O prazo então expirou em fevereiro desse ano. Pelo acórdão, o TCU poderia multar o Ministério pelo descumprimento a partir deste mês. Já pela lei o governo teria de se pronunciar sobre a renovação até janeiro de 2024. O tempo corre, ainda mais com a situação financeira da Light.
Nas últimas semanas, executivos da Light estiveram em Brasília em companhia com José Mario Abdo, sócio da Abdo, Ellery & Associados. Abdo foi o primeiro diretor geral da ANEEL. Entre as visitas, uma foi feita com o atual ministro da Defesa, José Mucio, que em 2015 esteve no TCU e foi um dos que conduziram o processo de renovação dos ativos de energia elétrica à época. Sua decisão contrariou a área técnica do TCU.
O Tribunal de Contas da União teve papel importante na renovação de concessões de distribuição à época. Houve dissenso entre a visão das áreas técnicas do TCU e a decisão do plenário, por meio do Acórdão 2.253/2015, que pavimentou o caminho para a renovação.
Além do TCU, outro ponto importante é que o processo de renovação teria de passar por consulta pública, como determina a lei de liberdade econômica, além de análise de impacto regulatório.

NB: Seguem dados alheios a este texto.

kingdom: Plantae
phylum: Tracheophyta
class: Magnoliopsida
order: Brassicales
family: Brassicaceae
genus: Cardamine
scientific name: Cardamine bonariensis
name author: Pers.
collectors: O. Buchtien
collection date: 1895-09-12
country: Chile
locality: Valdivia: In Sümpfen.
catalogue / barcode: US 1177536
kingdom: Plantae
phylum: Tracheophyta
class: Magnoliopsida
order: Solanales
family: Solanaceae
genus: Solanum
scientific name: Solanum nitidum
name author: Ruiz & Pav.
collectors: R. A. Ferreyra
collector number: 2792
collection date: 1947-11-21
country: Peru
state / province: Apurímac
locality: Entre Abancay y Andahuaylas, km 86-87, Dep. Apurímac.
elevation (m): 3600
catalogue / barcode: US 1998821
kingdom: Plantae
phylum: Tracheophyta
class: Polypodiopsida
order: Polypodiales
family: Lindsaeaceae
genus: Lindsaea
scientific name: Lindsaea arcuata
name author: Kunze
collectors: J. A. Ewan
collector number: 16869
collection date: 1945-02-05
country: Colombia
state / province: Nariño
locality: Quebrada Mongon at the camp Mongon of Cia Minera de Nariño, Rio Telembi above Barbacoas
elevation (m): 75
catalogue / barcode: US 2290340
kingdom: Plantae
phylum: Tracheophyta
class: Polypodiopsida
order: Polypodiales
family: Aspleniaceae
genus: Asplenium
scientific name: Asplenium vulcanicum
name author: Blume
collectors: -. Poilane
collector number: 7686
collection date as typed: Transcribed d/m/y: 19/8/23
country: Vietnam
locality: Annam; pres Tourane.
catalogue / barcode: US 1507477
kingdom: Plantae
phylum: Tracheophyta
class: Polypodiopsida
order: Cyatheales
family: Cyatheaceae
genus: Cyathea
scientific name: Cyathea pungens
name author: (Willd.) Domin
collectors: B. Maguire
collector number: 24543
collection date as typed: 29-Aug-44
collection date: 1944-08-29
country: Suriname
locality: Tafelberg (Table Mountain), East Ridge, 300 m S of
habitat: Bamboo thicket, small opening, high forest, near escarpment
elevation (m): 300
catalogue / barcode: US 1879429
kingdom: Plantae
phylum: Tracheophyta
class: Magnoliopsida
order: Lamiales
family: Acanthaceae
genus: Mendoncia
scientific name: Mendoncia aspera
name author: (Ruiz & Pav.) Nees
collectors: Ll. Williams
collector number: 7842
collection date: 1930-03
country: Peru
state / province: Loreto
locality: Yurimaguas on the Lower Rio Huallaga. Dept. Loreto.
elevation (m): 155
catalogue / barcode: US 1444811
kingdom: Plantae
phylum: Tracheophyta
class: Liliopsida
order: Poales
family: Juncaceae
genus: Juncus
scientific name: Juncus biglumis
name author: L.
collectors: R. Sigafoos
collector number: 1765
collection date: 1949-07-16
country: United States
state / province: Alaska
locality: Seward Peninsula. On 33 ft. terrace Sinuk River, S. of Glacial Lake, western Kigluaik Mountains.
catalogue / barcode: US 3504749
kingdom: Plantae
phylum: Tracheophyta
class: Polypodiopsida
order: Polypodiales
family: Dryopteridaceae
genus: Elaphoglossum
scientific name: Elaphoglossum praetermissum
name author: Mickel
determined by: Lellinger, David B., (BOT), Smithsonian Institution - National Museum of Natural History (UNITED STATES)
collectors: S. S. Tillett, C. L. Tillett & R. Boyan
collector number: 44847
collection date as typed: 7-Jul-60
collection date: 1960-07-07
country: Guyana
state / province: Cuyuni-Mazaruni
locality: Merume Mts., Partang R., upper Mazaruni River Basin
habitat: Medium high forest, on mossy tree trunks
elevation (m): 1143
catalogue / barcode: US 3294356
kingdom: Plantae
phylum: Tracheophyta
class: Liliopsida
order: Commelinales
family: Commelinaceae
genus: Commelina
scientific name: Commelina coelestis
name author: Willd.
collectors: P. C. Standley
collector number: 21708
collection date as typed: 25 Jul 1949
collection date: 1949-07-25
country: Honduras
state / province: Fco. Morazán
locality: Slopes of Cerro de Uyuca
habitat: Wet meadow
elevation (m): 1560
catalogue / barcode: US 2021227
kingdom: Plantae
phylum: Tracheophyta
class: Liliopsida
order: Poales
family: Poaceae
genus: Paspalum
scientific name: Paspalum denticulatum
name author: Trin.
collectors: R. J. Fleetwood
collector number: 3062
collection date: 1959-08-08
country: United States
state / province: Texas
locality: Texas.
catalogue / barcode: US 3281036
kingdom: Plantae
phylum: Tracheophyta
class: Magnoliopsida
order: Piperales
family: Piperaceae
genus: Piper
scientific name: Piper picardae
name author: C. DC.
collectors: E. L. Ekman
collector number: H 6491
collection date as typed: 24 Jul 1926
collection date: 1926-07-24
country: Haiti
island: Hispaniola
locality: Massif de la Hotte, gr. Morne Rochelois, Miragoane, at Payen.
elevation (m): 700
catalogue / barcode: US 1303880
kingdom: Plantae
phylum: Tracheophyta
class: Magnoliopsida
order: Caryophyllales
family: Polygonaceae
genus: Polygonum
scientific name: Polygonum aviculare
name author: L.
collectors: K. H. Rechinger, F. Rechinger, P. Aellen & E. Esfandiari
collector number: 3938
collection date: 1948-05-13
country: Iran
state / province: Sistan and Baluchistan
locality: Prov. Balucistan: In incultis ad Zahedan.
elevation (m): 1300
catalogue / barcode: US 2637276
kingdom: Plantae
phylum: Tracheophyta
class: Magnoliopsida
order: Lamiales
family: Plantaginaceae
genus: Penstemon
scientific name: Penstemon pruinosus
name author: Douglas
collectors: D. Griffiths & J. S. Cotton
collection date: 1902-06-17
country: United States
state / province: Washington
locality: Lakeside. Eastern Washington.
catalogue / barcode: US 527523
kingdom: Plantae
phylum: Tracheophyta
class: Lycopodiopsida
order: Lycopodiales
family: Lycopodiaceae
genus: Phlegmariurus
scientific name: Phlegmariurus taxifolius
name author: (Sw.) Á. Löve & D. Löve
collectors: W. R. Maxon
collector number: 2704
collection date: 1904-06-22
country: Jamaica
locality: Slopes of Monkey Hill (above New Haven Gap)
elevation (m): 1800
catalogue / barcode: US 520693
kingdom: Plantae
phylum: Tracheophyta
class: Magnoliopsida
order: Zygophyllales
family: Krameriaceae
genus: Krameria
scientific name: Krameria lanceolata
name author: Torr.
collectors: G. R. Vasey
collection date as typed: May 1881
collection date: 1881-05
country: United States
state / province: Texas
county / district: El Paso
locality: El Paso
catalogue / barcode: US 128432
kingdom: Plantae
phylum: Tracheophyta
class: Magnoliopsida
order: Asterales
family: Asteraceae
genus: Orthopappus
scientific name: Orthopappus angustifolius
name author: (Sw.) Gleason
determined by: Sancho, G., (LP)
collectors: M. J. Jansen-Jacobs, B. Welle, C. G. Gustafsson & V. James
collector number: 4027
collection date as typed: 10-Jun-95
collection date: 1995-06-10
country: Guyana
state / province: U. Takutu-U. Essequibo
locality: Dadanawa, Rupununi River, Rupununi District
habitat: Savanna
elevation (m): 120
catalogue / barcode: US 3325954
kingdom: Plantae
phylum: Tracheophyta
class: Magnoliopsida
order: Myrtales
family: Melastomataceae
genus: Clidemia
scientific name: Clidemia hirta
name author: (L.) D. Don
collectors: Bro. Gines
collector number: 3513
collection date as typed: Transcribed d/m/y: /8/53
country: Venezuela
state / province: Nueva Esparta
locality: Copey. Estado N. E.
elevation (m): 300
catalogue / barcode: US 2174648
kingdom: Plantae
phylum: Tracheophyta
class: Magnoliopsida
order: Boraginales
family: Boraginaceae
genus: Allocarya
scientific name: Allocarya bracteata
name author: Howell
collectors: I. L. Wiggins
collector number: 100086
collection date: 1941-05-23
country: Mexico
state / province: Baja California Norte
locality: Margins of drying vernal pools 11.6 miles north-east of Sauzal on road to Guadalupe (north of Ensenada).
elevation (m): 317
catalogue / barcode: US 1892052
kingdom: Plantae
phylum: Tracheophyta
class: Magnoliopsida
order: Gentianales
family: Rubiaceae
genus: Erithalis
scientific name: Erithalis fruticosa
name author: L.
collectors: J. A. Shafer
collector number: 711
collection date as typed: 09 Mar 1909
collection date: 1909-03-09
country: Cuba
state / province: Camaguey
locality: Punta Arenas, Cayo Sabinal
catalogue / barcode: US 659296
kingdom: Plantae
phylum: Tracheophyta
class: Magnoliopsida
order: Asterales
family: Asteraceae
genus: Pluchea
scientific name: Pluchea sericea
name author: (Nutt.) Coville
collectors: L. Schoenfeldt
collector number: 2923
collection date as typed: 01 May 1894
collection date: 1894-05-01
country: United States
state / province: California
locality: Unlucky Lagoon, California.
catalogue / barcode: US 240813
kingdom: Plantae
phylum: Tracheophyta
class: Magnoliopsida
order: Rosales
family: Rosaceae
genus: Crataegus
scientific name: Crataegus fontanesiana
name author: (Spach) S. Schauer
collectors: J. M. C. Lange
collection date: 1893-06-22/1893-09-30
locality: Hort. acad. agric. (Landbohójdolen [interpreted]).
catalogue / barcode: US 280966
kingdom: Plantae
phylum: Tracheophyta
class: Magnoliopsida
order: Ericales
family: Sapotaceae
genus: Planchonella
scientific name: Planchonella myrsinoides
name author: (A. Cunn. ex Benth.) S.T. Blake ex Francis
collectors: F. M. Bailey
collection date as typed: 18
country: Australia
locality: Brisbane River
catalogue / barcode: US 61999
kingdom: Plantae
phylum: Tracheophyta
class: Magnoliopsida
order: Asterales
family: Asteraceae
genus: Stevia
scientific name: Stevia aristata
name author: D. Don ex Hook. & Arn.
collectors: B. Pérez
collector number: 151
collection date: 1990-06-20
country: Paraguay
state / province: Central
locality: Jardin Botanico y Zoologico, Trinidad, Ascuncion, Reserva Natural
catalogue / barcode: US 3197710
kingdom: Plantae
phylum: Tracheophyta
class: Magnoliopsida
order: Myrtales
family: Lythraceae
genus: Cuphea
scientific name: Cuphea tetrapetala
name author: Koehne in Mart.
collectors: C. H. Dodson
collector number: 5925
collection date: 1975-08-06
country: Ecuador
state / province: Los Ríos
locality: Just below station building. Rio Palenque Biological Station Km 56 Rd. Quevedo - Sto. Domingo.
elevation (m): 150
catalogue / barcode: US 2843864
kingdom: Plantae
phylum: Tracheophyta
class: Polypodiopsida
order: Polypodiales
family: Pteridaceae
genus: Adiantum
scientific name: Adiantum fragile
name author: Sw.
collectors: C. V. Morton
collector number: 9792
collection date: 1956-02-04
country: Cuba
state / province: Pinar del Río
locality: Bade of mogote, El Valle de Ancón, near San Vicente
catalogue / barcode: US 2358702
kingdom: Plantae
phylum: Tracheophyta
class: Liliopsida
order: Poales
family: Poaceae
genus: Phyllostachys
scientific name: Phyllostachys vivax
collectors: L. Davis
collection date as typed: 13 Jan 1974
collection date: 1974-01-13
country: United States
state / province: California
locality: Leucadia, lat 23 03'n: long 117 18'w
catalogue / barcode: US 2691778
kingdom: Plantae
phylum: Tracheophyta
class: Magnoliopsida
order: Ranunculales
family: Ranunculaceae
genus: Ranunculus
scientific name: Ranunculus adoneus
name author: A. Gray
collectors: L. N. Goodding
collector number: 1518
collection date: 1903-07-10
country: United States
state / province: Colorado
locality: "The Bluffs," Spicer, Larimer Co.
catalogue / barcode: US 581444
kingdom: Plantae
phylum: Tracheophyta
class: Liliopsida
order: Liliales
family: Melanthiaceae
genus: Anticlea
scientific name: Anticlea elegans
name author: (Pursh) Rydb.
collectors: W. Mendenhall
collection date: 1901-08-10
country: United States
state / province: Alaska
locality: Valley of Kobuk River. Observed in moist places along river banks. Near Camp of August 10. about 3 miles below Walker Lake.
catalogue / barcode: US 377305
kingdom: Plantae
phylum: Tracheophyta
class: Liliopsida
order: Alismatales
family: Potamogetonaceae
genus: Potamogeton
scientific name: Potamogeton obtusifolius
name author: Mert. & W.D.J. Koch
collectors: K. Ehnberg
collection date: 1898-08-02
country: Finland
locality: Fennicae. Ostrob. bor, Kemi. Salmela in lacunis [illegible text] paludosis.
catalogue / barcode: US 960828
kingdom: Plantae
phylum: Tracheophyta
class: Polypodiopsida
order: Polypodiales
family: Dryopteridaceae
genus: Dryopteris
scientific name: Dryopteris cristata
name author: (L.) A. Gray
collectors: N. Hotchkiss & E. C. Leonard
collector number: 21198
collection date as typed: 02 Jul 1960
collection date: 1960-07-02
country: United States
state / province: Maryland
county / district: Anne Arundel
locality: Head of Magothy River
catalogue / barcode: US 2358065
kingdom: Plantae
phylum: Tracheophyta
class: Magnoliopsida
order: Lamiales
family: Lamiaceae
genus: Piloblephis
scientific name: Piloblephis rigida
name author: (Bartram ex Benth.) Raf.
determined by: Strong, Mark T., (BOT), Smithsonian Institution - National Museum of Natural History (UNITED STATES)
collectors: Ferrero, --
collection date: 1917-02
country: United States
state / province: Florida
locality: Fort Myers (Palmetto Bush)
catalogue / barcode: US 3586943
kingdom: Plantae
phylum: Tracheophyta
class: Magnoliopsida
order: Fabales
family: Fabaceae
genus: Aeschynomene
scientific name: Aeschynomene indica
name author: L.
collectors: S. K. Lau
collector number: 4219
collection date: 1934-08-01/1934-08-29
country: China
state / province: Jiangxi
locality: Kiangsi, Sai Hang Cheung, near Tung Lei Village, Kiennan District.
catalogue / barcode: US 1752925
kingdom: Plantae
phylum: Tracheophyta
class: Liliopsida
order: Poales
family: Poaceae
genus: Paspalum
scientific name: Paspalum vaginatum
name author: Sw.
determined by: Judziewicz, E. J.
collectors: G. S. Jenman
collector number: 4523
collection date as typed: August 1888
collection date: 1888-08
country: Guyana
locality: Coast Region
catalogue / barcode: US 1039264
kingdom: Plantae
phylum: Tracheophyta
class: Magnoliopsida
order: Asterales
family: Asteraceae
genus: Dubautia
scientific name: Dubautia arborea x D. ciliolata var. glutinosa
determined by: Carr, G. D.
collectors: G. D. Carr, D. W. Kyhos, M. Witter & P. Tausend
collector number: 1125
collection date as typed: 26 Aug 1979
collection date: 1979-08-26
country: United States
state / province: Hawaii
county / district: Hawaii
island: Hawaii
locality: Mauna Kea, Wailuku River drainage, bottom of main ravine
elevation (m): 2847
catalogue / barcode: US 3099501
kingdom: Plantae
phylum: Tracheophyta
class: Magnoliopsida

Um escritório de primeira linha de direito foi contratado por um grupo de investidores para analisar juridicamente o processo de renovação das concessões e inclusive avaliar novas condições dos contratos, como mudança na regulação nas áreas críticas em que as perdas não técnicas são elevadas.
*Roberto Rockmann é escritor e jornalista. Coautor do livro “Curto-Circuito, quando o Brasil quase ficou às escuras” e produtor do podcast quinzenal “Giro Energia” sobre o setor elétrico. Organizou em 2018 o livro de 20 anos do mercado livre de energia elétrica, editado pela CCEE (Câmara de Comercialização de Energia Elétrica), além de vários outros livros e trabalhos premiados.